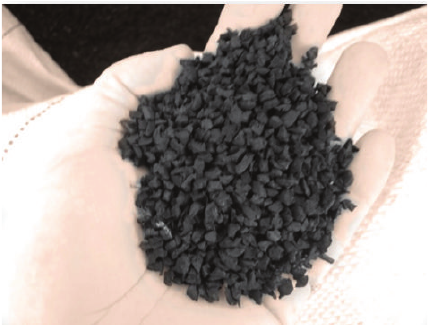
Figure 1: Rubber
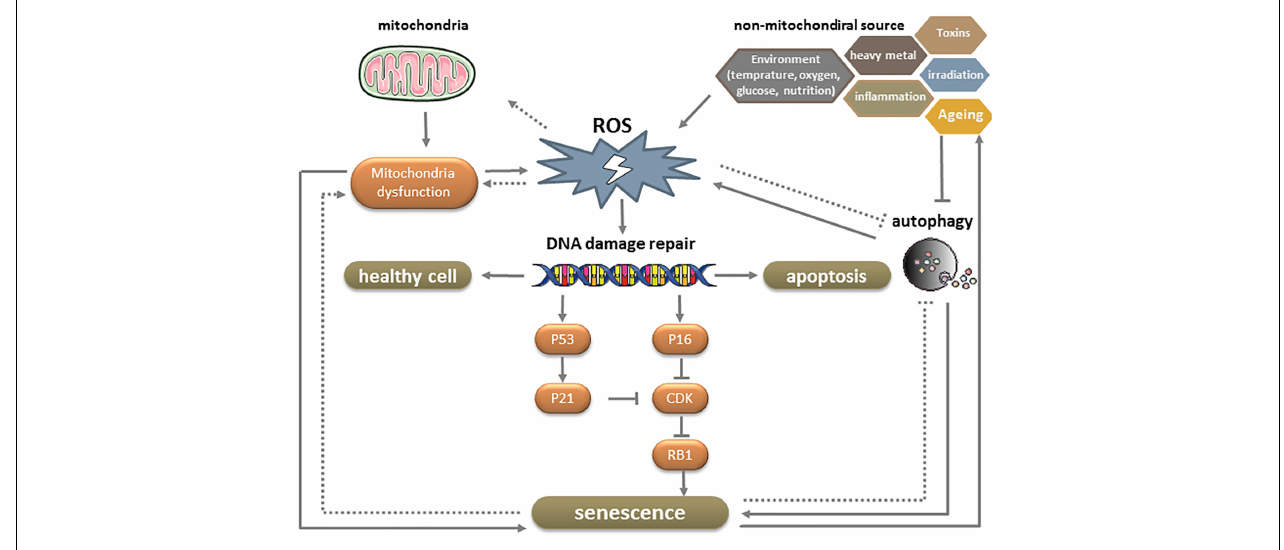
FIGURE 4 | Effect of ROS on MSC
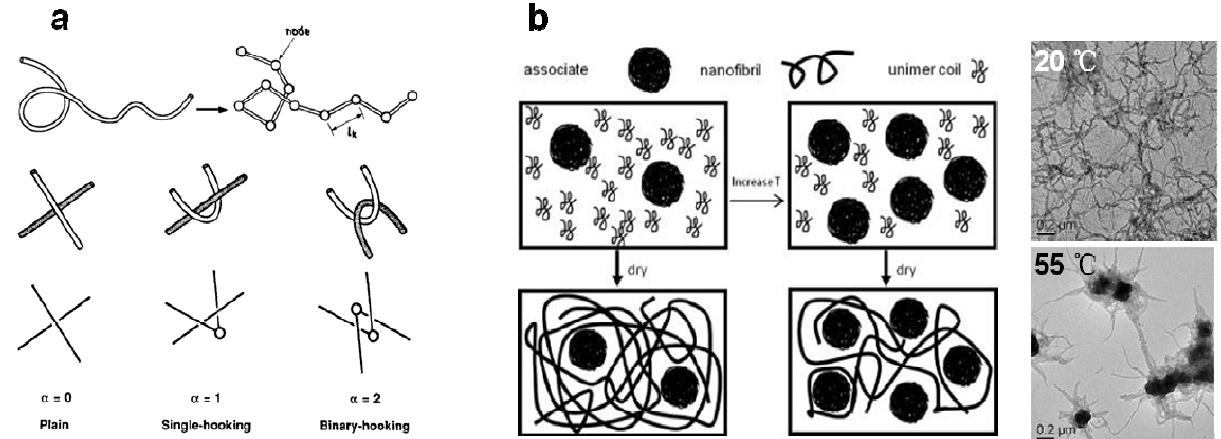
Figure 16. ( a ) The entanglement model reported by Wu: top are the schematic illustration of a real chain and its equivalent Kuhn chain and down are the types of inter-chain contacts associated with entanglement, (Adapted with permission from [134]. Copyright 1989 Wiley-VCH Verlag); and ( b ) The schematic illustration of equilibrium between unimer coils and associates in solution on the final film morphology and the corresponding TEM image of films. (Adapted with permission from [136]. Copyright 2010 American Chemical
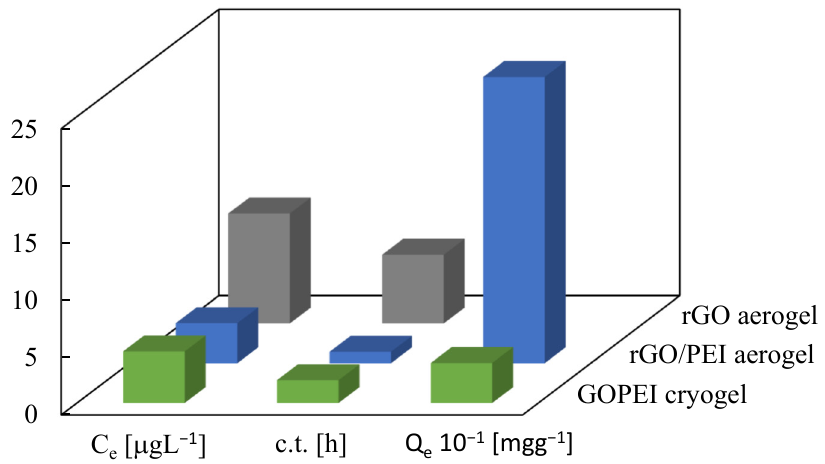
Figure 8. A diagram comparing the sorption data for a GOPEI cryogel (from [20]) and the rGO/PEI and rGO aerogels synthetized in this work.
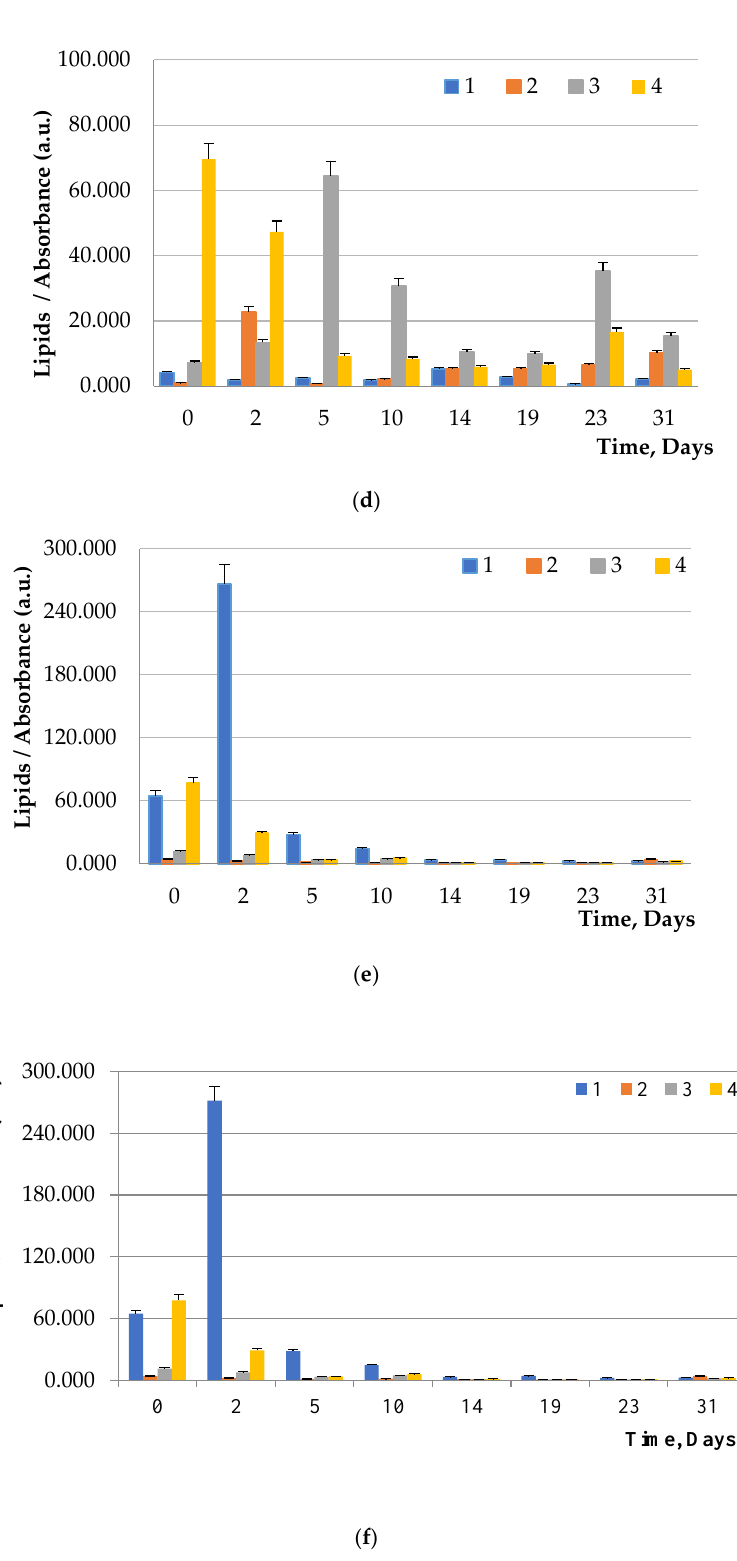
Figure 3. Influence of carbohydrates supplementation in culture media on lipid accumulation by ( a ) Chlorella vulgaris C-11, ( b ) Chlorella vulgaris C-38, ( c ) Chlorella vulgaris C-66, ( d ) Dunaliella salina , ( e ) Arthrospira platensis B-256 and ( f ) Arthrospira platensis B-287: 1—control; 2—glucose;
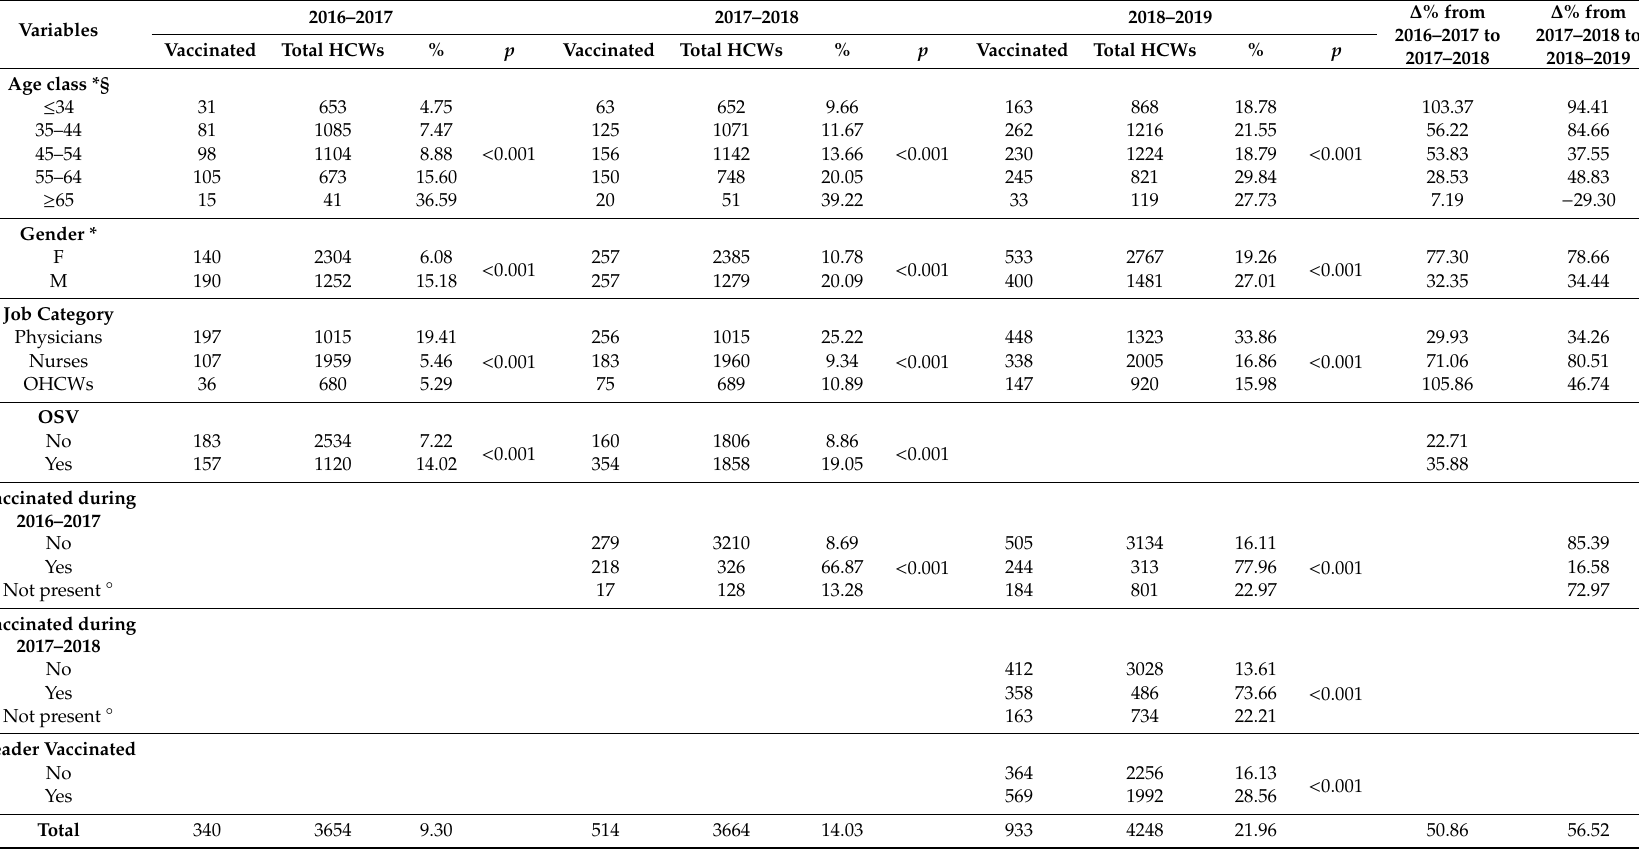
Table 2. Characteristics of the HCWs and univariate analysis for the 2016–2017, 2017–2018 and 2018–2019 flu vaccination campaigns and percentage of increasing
───
Aim of the task
Images stay out; everything else in the records must be given again exactly.

Answer to this problem
Figure 1: Rubber
FIGURE 4 | Effect of ROS on MSC
Figure 16. ( a ) The entanglement model reported by Wu: top are the schematic illustration of a real chain and its equivalent Kuhn chain and down are the types of inter-chain contacts associated with entanglement, (Adapted with permission from [134]. Copyright 1989 Wiley-VCH Verlag); and ( b ) The schematic illustration of equilibrium between unimer coils and associates in solution on the final film morphology and the corresponding TEM image of films. (Adapted with permission from [136]. Copyright 2010 American Chemical
Figure 8. A diagram comparing the sorption data for a GOPEI cryogel (from [20]) and the rGO/PEI and rGO aerogels synthetized in this work.
Figure 3. Influence of carbohydrates supplementation in culture media on lipid accumulation by ( a ) Chlorella vulgaris C-11, ( b ) Chlorella vulgaris C-38, ( c ) Chlorella vulgaris C-66, ( d ) Dunaliella salina , ( e ) Arthrospira platensis B-256 and ( f ) Arthrospira platensis B-287: 1—control; 2—glucose;
Table 2. Characteristics of the HCWs and univariate analysis for the 2016–2017, 2017–2018 and 2018–2019 flu vaccination campaigns and percentage of increasing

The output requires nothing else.